Vincent fait ici le lien avec ce qui a été présenté plus tôt dans le colloque par Marceau Bourdarias.

Le suivi des fermes et la production de références

Dans la dernière partie de son intervention, Vincent revient sur un travail collectif mené par le réseau Maraîchage sol vivant.

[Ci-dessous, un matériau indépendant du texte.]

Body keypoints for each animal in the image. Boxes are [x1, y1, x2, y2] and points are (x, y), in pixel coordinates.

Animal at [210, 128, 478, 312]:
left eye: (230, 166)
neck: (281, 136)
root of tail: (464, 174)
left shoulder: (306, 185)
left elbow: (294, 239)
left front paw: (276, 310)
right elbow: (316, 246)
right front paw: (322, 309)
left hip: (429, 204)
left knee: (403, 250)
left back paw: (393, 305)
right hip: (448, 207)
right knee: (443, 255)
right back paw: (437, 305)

Un inventaire global des fermes

Le réseau a engagé un travail de collecte de données :

  • agronomiques ;
  • techniques ;
  • mais aussi sociales.

Parmi les éléments suivis figurent par exemple :

  • le temps de travail ;
  • le nombre de journées que l’agriculteur peut dégager pour visiter d’autres fermes ou se former ;
  • des indicateurs économiques ;
  • l’évolution globale des fermes.

L’idée est de construire un inventaire global qui sera enrichi d’année en année.

Un travail évolutif, choisi par les membres du réseau

Vincent insiste sur le fait que ce suivi n’est pas figé : il a été choisi par les membres du réseau et il est en évolution permanente.

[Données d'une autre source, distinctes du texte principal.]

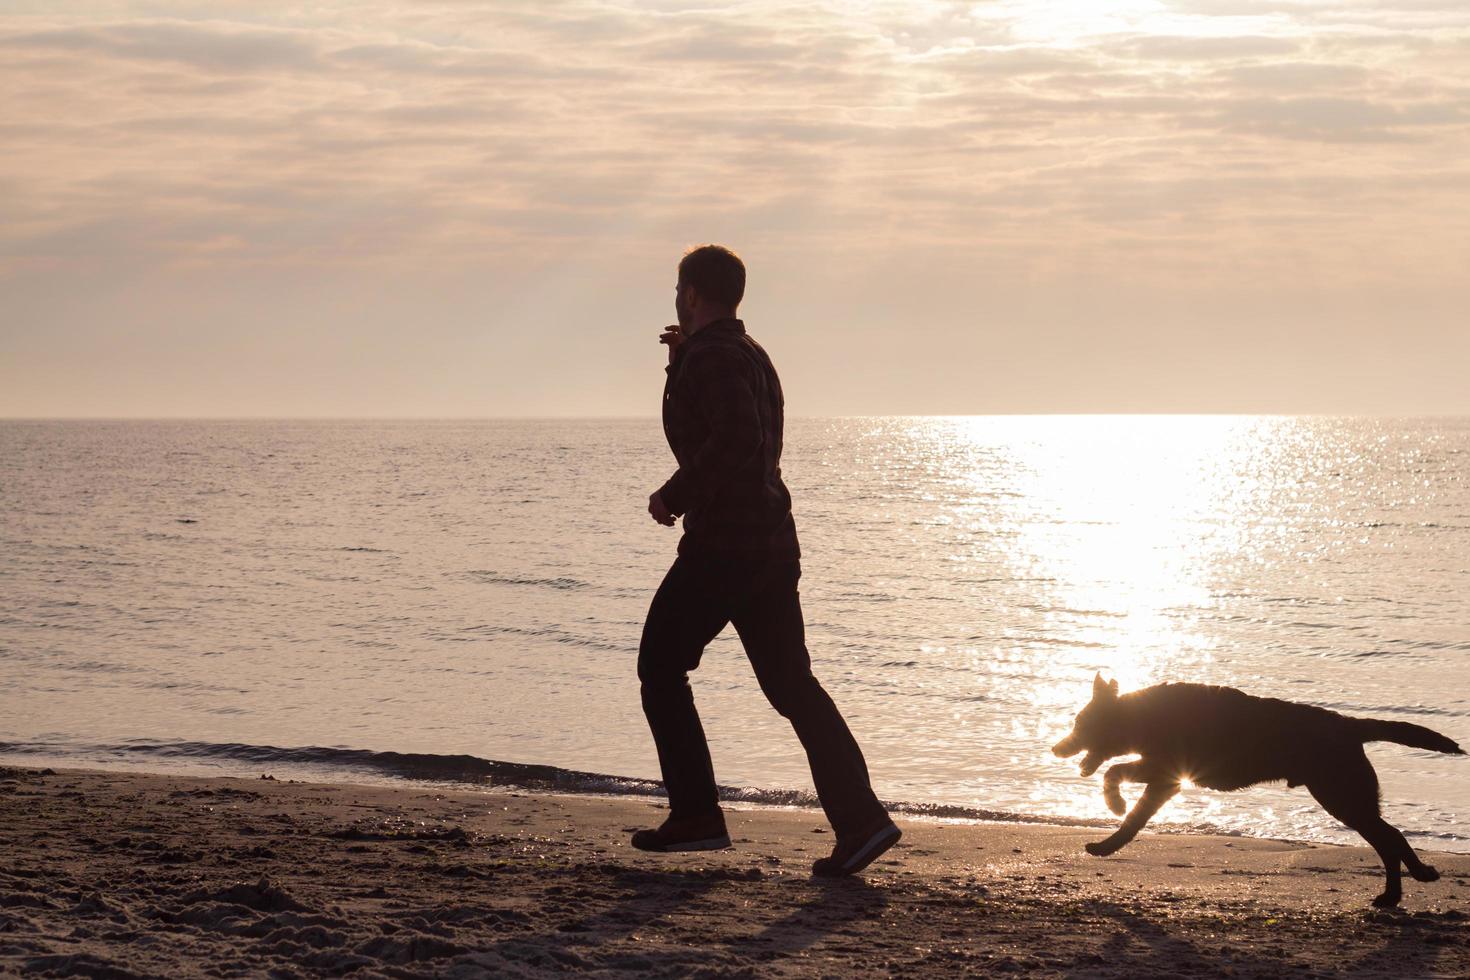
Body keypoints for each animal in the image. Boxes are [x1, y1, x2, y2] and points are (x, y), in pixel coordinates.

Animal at [1058, 675, 1458, 910]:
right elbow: (1134, 819)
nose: (1056, 748)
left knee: (1391, 838)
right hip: (1347, 800)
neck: (1142, 715)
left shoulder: (1164, 772)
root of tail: (1349, 725)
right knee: (1389, 838)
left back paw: (1402, 886)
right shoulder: (1164, 781)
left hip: (1343, 799)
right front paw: (1109, 842)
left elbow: (1114, 775)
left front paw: (1114, 803)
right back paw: (1398, 891)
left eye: (1080, 723)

Le réseau cherche à identifier les meilleurs indicateurs possibles :

  • d’un point de vue agronomique ;
  • d’un point de vue technique ;
  • et à terme sur la qualité nutritive des productions.

Il souligne aussi les limites concrètes : certaines mesures, comme le comptage des vers de terre, prennent beaucoup de temps, alors que les moyens humains du réseau sont modestes.

Une réponse à une forte dynamique d’installation

Ce travail de suivi est aussi motivé par la forte demande de références. Vincent note qu’en Normandie, lorsqu’ils discutent avec la chambre d’agriculture, une très grande majorité des jeunes installés en maraîchage souhaitent désormais aller vers du maraîchage sol vivant.

Dans ce contexte, il devient essentiel de disposer de repères sur le temps long pour comprendre :

  • comment évoluent les fermes ;
  • quelles dynamiques économiques, techniques et sociales se mettent en place ;
  • quels résultats sont réellement obtenus.

Faire des liens avec les autres filières agricoles

Vincent conclut en insistant sur l’importance de créer des liens avec d’autres filières :

  • les grandes cultures ;
  • l’arboriculture ;
  • et plus largement les autres secteurs agricoles.

Selon lui, le maraîchage sol vivant a beaucoup appris de ce qui se faisait en grandes cultures. Il cite aussi les échanges avec les travaux de Marceau Bourdarias en arboriculture.

L’enjeu est de faire circuler les idées et les innovations entre systèmes de production afin de poursuivre le travail nécessaire d’élaboration de nouvelles pratiques agricoles.

Conclusion

Cette présentation montre que Maraîchage sol vivant est à la fois :

  • un réseau de producteurs ;
  • un espace d’expérimentation collective ;
  • un lieu de mise en commun des pratiques ;
  • et un cadre de production de références sur le long terme.

Les interventions d’Angélique Duchemin, d’Aurélien Ferco et de Vincent Levasseur mettent en évidence plusieurs idées fortes :

  • l’arrêt ou la réduction extrême du travail du sol ;
  • la couverture permanente ;
  • les apports carbonés ;
  • l’importance de la structuration collective ;
  • et la nécessité de documenter finement les systèmes pour accompagner leur diffusion.

Le réseau se présente ainsi comme un mouvement porté par des praticiens, attentif à la fois à la biologie des sols, à la qualité des légumes, à la viabilité des fermes et à la diffusion des connaissances.